Review what's new and the fixes and limitations in AI Governance, AI Guardrails, and AI Evaluations for the v.40 release.

What's new

AI Evaluations deliver governed, actionable performance insights for Agents and Skills

AI Evaluations introduces controlled, metered evaluation of AI Agents and AI Skills with licensing and AI credit consumption tied to entitlement tracking and enforcement for Cloud environments. This capability ensures teams can validate and benchmark AI performance with automated evaluation built into the AI agent development lifecycle. Licensed users have access to the evaluation feature and the automated scores and details via new evaluation pages, available under the AI menu. See, AI Evaluations.

Available for Cloud environments only.

Entitlement & Usage Controls: Requires appropriate licensing (APA Essentials or APA Pro) and AI credits with usage tracking and enforcement.

Automatic & Manual Tools: Built-in support for automatic and manual evaluations using predefined metrics for measuring performance and scoring details.

Detailed Insights: Scores are backed by industry and research metrics, with breakdowns that illuminate expected vs. actual interactions, execution sequences, and behavior patterns.

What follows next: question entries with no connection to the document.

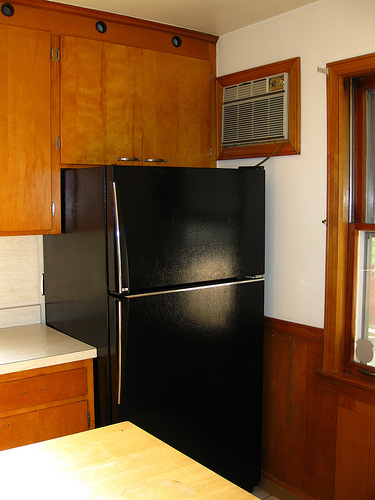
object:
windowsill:
[322, 64, 349, 374]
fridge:
[43, 164, 265, 495]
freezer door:
[106, 166, 266, 297]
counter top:
[0, 321, 97, 375]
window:
[351, 230, 375, 367]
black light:
[171, 33, 182, 48]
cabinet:
[0, 0, 55, 237]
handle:
[111, 181, 129, 297]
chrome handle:
[117, 155, 141, 162]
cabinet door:
[59, 34, 142, 164]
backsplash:
[0, 303, 42, 328]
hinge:
[48, 48, 55, 65]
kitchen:
[0, 0, 374, 499]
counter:
[0, 322, 97, 447]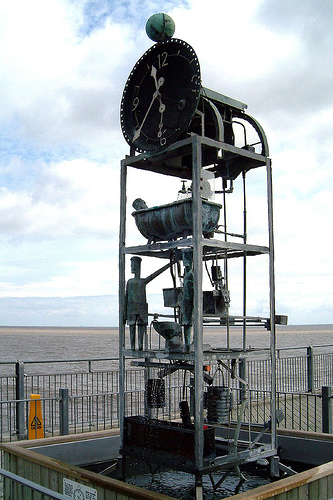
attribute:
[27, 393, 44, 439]
sign — caution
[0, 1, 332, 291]
clouds — white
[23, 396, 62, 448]
sign — yellow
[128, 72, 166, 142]
hand — long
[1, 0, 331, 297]
sky — blue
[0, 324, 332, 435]
water — blue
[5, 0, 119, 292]
clouds — white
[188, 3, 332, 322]
clouds — white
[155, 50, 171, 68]
twelve — number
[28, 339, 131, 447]
fence — grey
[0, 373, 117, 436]
fencing — steel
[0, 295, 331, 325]
water — dark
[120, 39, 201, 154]
clock — black, white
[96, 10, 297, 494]
tower — grey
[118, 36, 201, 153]
time — 11.38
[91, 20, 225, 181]
time — 11.38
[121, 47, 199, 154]
numbers — numeric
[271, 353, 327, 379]
waves — small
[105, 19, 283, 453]
tower — metal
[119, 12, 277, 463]
tower — electrical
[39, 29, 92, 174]
sky — blue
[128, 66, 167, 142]
needles — white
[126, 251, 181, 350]
man — metal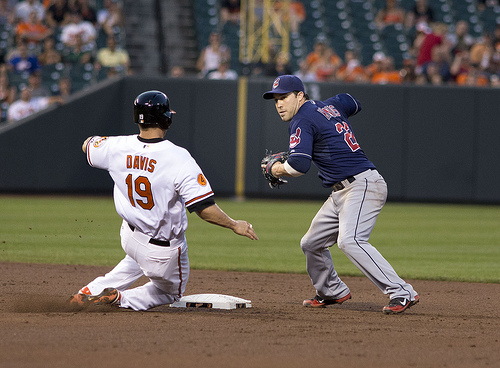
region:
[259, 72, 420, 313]
Cleveland Indians baseball player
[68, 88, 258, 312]
Baltimore Orioles player sliding into base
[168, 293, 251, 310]
second base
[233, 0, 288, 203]
left field foul pole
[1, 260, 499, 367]
dirt in infield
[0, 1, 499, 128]
spectators in the stands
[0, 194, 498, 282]
grass in outfield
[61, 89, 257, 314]
baseball player sliding into second base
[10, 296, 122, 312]
dirt from sliding player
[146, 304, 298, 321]
shadow of basebal player on infield dirt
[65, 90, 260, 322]
a baseball player playing baseball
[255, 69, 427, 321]
a baseball player playing baseball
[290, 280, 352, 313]
the shoe of a baseball player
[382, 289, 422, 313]
the shoe of a baseball player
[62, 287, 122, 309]
the shoe of a baseball player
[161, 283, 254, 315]
a white baseball base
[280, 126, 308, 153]
a cleveland indians logo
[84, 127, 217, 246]
a white baseball jersey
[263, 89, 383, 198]
a blue baseball jersey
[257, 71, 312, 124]
the head of a man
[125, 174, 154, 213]
Red numbers on shirt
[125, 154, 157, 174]
Red letters on shirt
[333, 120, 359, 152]
Red numbers on shirt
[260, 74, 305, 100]
Blue and red baseball cap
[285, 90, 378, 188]
Blue and red and white shirt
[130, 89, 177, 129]
Black helmet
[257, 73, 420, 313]
Man wearing blue and red baseball cap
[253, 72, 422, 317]
Man wearing blue and red and white shirt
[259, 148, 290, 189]
Black and red baseball glove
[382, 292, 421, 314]
Red and black and white shoes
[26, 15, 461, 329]
an action scene at a baseball game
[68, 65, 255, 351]
a baseball player sliding for the base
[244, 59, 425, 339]
this player is playing defense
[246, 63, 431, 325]
he plays for the Indians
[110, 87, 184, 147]
he has on a batter's helmet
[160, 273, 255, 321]
the base is white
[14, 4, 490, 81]
the spectators in the background are blurry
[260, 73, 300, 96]
blue hat on player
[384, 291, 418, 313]
orange and black shoe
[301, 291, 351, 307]
orange and black shoe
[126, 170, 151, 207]
orange number on jersey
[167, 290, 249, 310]
white base in dirt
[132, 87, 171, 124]
black helmet on player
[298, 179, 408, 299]
grey pants of player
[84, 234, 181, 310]
white pants of player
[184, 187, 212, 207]
orange stripe on sleeve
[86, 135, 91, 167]
orange stripe on sleeve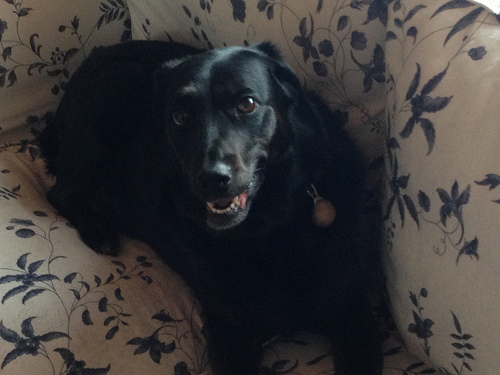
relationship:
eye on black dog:
[163, 104, 195, 132] [44, 38, 384, 373]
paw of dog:
[58, 186, 128, 266] [44, 16, 439, 372]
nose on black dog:
[196, 158, 235, 194] [44, 38, 384, 373]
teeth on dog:
[202, 187, 249, 212] [33, 38, 383, 373]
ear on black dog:
[266, 54, 338, 156] [44, 38, 384, 373]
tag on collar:
[296, 180, 336, 226] [152, 66, 346, 229]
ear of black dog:
[266, 54, 317, 159] [44, 38, 384, 373]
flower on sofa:
[291, 15, 325, 62] [3, 4, 498, 354]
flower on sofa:
[4, 312, 73, 374] [3, 4, 498, 354]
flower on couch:
[392, 64, 456, 153] [8, 0, 495, 374]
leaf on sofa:
[443, 307, 465, 335] [3, 4, 498, 354]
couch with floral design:
[8, 0, 495, 374] [438, 176, 467, 236]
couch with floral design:
[8, 0, 495, 374] [357, 52, 388, 89]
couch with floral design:
[8, 0, 495, 374] [403, 306, 435, 352]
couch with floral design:
[8, 0, 495, 374] [131, 318, 170, 362]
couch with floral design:
[8, 0, 495, 374] [2, 250, 52, 310]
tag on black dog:
[303, 183, 336, 226] [44, 38, 384, 373]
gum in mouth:
[239, 192, 249, 209] [203, 185, 258, 226]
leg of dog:
[40, 156, 140, 262] [144, 50, 389, 230]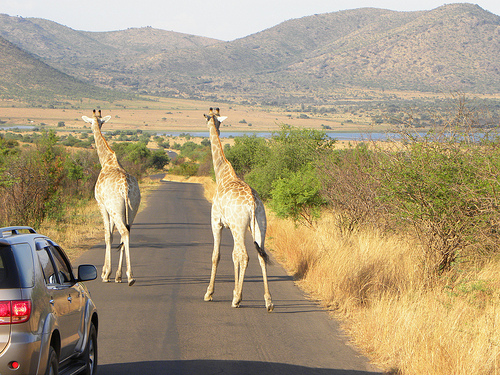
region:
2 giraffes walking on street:
[68, 93, 224, 245]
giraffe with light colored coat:
[213, 174, 280, 311]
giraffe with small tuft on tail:
[249, 230, 262, 257]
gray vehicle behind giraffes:
[43, 278, 62, 332]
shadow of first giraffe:
[288, 256, 300, 269]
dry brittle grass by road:
[342, 232, 373, 287]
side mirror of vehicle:
[71, 260, 108, 300]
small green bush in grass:
[275, 162, 315, 232]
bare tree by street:
[11, 185, 56, 214]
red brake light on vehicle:
[6, 292, 30, 337]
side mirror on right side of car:
[76, 243, 112, 295]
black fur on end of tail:
[219, 215, 284, 275]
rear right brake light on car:
[6, 300, 46, 336]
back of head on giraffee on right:
[201, 102, 237, 136]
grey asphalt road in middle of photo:
[171, 276, 262, 353]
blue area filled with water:
[348, 124, 391, 141]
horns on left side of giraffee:
[83, 103, 118, 121]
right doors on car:
[50, 242, 88, 332]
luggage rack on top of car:
[3, 216, 48, 246]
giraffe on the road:
[196, 104, 280, 309]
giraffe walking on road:
[83, 106, 151, 288]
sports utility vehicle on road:
[2, 219, 98, 372]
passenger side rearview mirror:
[76, 255, 106, 298]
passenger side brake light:
[0, 294, 31, 320]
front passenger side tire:
[84, 322, 107, 372]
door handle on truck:
[43, 297, 60, 307]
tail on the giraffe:
[244, 192, 270, 262]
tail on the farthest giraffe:
[118, 175, 138, 228]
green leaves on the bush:
[284, 172, 322, 203]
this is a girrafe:
[45, 74, 197, 286]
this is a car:
[5, 213, 97, 373]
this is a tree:
[382, 131, 491, 312]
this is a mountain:
[287, 14, 481, 121]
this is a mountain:
[3, 8, 120, 111]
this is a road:
[134, 167, 209, 344]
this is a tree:
[257, 122, 335, 228]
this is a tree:
[14, 120, 86, 237]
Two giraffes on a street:
[77, 103, 297, 319]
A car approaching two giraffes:
[0, 215, 104, 374]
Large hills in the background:
[3, 3, 497, 108]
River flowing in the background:
[5, 123, 497, 145]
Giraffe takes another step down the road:
[74, 98, 146, 285]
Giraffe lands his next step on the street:
[195, 99, 279, 319]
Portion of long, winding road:
[103, 133, 216, 371]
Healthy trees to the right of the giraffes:
[272, 138, 498, 250]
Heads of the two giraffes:
[76, 105, 255, 131]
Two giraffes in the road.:
[75, 108, 284, 306]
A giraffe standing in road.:
[183, 99, 288, 324]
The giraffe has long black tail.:
[247, 211, 274, 268]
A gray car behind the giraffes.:
[10, 228, 121, 369]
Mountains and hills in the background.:
[14, 20, 474, 88]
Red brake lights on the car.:
[3, 300, 32, 320]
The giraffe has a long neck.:
[203, 101, 239, 170]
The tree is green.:
[273, 156, 327, 237]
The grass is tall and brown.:
[312, 248, 494, 353]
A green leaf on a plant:
[285, 185, 291, 188]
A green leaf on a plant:
[303, 175, 306, 177]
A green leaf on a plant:
[293, 195, 294, 196]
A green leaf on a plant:
[312, 186, 314, 188]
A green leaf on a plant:
[240, 150, 242, 151]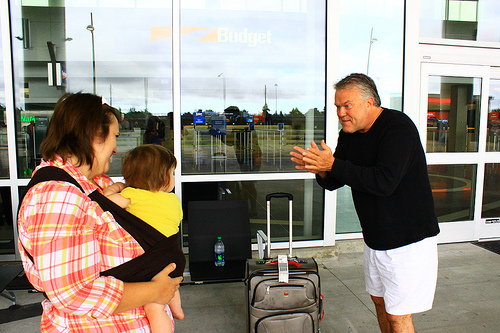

Flexible Dataset Support: Upload, reuse, or manually define datasets with secure, audit-aligned retention for repeatable evaluation cycles. Max file size is 50 MB. Datasets are retained for 1 year (reset on use).
Note: Upload only available when evaluating AI Skills.

AI Evaluations helps teams optimize quality, reliability, and governance of AI-powered automations and agentic processes before production deployment and post-deployment.

AI Agent Audit logs now available in AI Governance
Complete visibility and traceability of AI Agent activities and interactions with LLM models for governance and compliance auditing. Ensures compliance with security policies and responsible AI governance requirements through comprehensive audit trails.
  • Track all agent executions from start to completion with detailed input/output logging.
  • Monitor LLM interactions, tool calls, and system responses in real-time.
  • 180-day log retention with drill-down capabilities for investigation.

Fixes

AI Prompt logs display beyond 1000 records in AI Governance, as expected. Previously, records would not load.

Limitations

In Arabic, masking is partially supported. Some entities might not be detected or masked consistently.